Они долго шли, Фаррыч старался смотреть не только под ноги, но голова никла, и взгляд безутешно прятался, сужался до серой ленты асфальта. Айзек шел, стараясь казаться безмятежным и спокойным, припоминал обычное настроение, с которым он раньше гулял и разговаривал с отцом, но что-то мешало, жгло его. Он напрягся, украдкой, тревожно поглядывал на старика, задаваясь вопросом, вдруг отцу известно об угрозе отчисления, вдруг он хитро заманивает на стрелку с каким-нибудь преподавателем, вдруг впереди тяжкая сцена разоблачения — ни на одной лекции не был, ни одной работы не сдал, все отдавал футболу. Нет, отец не мог узнать, их телефон знает только декан, этот тучный и потный человек с перстнями. Да может быть, ничего еще не потеряно. Ну, пугнули отчислением, ерунда, все кое-как учатся, сдают и получают дипломы.
Они шли по пыльным, почти безлюдным улицам, и молчание становилось гнетущим. Какими-то роковыми казались Фаррычу простые повседневные мелочи, которые он обычно едва замечал. Капли воды на бордовых розах, выставленных из ларька, представлялись кровавыми, а вазы, в которых стояли цветы, были точь-в-точь урны под пепел. Мимо бесшумно спешил куда-то пустой автобус с черной полоской «Ритуальные услуги», на углу из церквушки вырывались жалобные женские голоса, пес-калека бездыханно спал в тени липы, мимо гремела бомжиха, ее лицо казалось выкопанным из могилы.
Солнце раскручивало рулетку жары, Фаррыч отметил, что в жару невзгоды приобретают приторный и удушливый привкус. Рука обнаружила, что сигареты остались на парапете балкона. Ковылял он, стараясь не смотреть на Айзека, и вздрогнул от бодрого, звонкого голоса.
— Па, а па, — Айзек подергал отца за рукав пиджака, — ты ничем не расстроен, па, может, давай никуда не пойдем?
— Нет, все хорошо, Айзек, я просто не рассчитал с погодой и уже немного запарился. Сниму-ка пиджак.
Ему было совсем не жарко, а наоборот, озноб, содрогания, вторая ночь без сна — мутно было у него на душе и холодно.
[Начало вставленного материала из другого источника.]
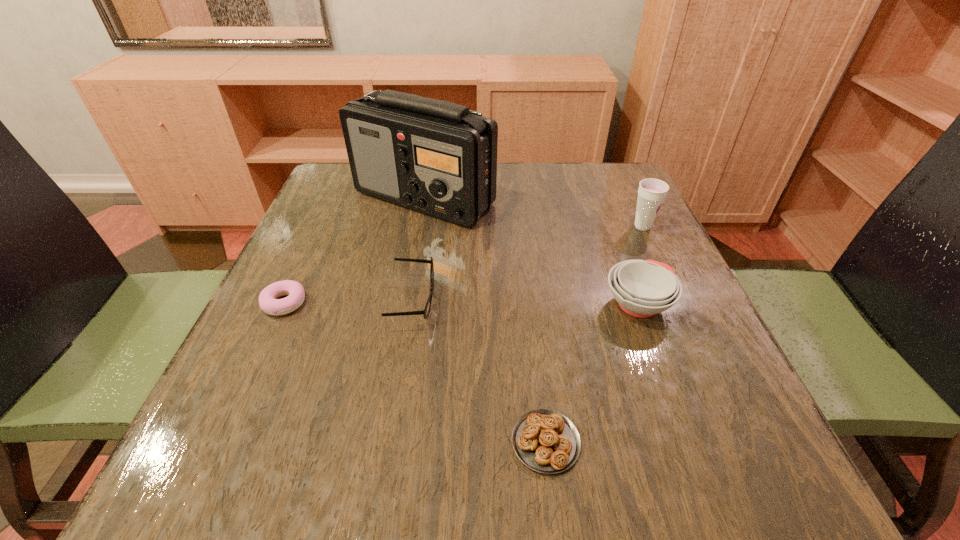
What are the coordinates of `free space that satisfies the following two spatial constraints: 1. on the front side of the shortest object; 2. on the right side of the leftmost object` in the screenshot? It's located at (220, 442).

In order to click on free spot that satisfies the following two spatial constraints: 1. on the front panel of the tallest object; 2. on the left side of the nearest object in this screenshot , I will do `click(382, 442)`.

Locate an element on the screen. The width and height of the screenshot is (960, 540). free location that satisfies the following two spatial constraints: 1. on the front panel of the radio receiver; 2. on the left side of the second tallest object is located at coordinates (420, 226).

Find the location of a particular element. free spot that satisfies the following two spatial constraints: 1. on the front-facing side of the soup bowl; 2. on the left side of the third shortest object is located at coordinates (413, 304).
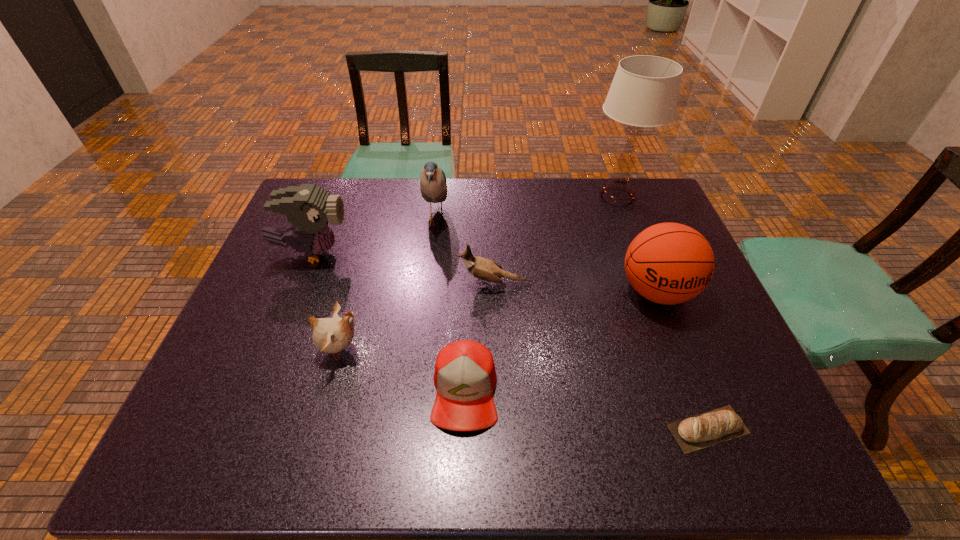
Locate an element on the screen. This screenshot has width=960, height=540. the tallest object is located at coordinates (644, 92).

Where is `the farthest bird`? the farthest bird is located at coordinates (433, 186).

I want to click on the third farthest object, so coord(309,208).

I want to click on basketball, so click(668, 263).

Locate an element on the screen. the rightmost bird is located at coordinates (485, 269).

This screenshot has width=960, height=540. Identify the location of the nearest bird. (331, 335).

Locate an element on the screen. baseball cap is located at coordinates (465, 377).

This screenshot has width=960, height=540. What are the coordinates of `the shortest object` in the screenshot? It's located at (710, 428).

Locate an element on the screen. This screenshot has width=960, height=540. blank space located 0.350m on the front-facing side of the table lamp is located at coordinates pos(481,198).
Но Фаррыч принялся скидывать пиджак, старательно вытягивал руки из рукавов, вытирал с холодного лба несуществующий пот, словно стремился выслужиться перед сыном, отвлекая от своих тягот. Тряпица разметалась, ножны сабли выступили и лизнули летнее утро серебром чуть выдвинутого клинка.
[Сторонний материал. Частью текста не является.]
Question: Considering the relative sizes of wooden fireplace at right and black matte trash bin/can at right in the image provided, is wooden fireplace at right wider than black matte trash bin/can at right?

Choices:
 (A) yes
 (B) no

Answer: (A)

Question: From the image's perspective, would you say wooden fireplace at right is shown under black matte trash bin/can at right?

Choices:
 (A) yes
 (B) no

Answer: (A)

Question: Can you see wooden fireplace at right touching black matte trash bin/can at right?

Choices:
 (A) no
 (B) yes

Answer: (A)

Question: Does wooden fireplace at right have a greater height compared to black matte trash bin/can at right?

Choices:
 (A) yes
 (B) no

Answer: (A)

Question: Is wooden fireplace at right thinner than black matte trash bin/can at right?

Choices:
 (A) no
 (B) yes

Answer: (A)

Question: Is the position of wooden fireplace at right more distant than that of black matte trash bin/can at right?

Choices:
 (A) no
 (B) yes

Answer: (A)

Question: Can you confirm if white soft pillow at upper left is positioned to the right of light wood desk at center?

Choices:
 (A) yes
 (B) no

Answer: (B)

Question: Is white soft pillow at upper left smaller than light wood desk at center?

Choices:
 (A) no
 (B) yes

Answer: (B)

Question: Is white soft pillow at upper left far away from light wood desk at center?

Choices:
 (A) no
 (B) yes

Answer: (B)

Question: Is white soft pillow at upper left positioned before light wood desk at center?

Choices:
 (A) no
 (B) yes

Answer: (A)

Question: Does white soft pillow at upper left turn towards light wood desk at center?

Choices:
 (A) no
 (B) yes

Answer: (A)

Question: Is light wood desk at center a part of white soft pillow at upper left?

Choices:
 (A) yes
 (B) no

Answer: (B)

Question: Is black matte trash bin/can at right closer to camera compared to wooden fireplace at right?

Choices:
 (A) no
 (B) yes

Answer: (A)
— Па, что это у тебя? — Айзек мигом заметил, бессильные руки Фаррыча выпустили саблю. Он давно не видел на лице сына такого уважения, восторга, интереса к себе, как сейчас, когда Айзек медленно и почтительно осматривал саблю и, наполовину вытянув из ножен, гладил пальцами клинок. — Вот это да, па, откуда она у тебя? Наверное, дорогущая! А ведь с такой опасно разгуливать. — Он глянул по сторонам, мигом укутал и почтительно передал сверток отцу.
Айзек подумал, что отец направился в какую-нибудь антикварную лавку, чтобы продать саблю, для этого взял его на всякий случай с собой. Он решил не раздражать отца расспросами, видел: старику и так нелегко расставаться с этой вещью. Его беспокоили решительный и мрачноватый вид отца, задумчивость и обреченно-сгорбленная спина. Таким он Фаррыча никогда не видел, хотелось как-то вывести его из задумчивости.
— Кстати, а куда мы идем, па?
— Я давно собирался показать тебе, где жил, когда только-только приехал в город, начал ухаживать за твоей матерью, и куда привел ее впервые в гости. В тех краях все больше крупные заводы, а около моего бывшего общежития — пустыри да холмы, вот ты и посмотришь, как жил твой отец, когда был чуть постарше тебя.